If committors confine Set X to a single sub-directory, then the commands indicated in the last list item can be issued as they're parametrized: as single <'branch' src> <'trunk' target> tuples. However, if changed files spread across sub-directories, developers conducting merges will have to issue multiple commands, each specifying specific 'branch' source URLs and target paths. Yes, this frustrates everybody involved. The up-shot? as the person conducting the merge, you move slowly and methodically through a merge, understanding changes to each file / directory explicitly (especially where changes have fractured themselves across directories). This has also caused me and my development lead to merge between branches more often than on previous projects--causing us to remain more in sync with each other.

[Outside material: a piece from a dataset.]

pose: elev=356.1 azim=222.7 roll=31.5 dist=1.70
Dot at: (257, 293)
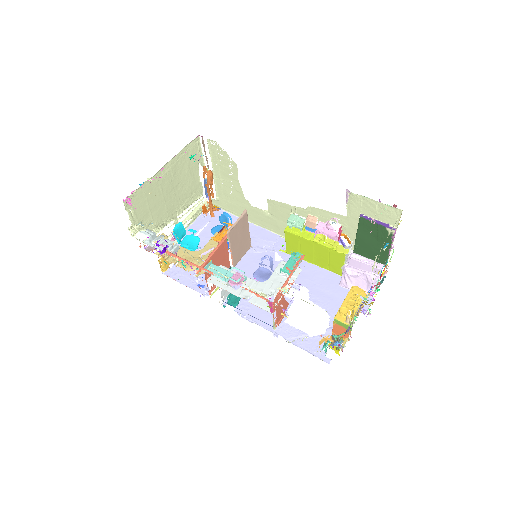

I provide two tools to make the process easier. First, a simple script to accomplish merge step #2: determine the revision at which the source material forked:

 #!/bin/sh


svn log --stop-on-copy | grep '^r' | tail -n 1 | cut -f 1 -d ' ' | cut -f 2- -d 'r'

Name this file something like SVN_determine_revision_anchor and pass it the file / directory of which you desire to know the last branch point.
If you don't like calling the merge command manually (long URL paths can make this a pain), use something like the following, which I named merge.sh:

 
#!/bin/sh


URL_PREFACE="https://svn.myorg.org/svn/repos/dev/myapp"

URL_SUFFIX="current"


TO_MERGE="${URL_PREFACE}/$1/${URL_SUFFIX}"

TARGET="${URL_PREFACE}/$2/${URL_SUFFIX}"

SUPPLYING_BRANCH_REV="`svn log --stop-on-copy ${TO_MERGE} | grep 
"r[0-9]" | tail -n 1 | cut -f 1 -d '|' | cut -f 2 -d 'r' | sed 's/ //'`"

TARGET_BRANCH_REV="`svn info ${TARGET} | grep Revision | cut -f 2- -d ':' |sed 's/^[ ]*//'`"


echo "Merging ${TO_MERGE}@${SUPPLYING_BRANCH_REV} with ${TARGET}@${TARGET_BRANCH_REV}"

svn merge -r${SUPPLYING_BRANCH_REV}:${TARGET_BRANCH_REV} ${TO_MERGE}

Call this script with two parameters: first the source of the merge information and the second the target tag. You'll note, in essence, that this second script incapsulates the functionality of the first. 

Summary
When conducting merges with SVN, please consider the source revision and forks carefully (on a file-by-file basis if necessary). While other mechanisms may work to merge things without this step, combining multiple forks later will likely create unexpected conflicts and difficulty.

(*1) To me, this represents defeat on the part of the version control system. What purpose should a version control system serve if not to keep track of this very branch information for use in resolving merge scenarios?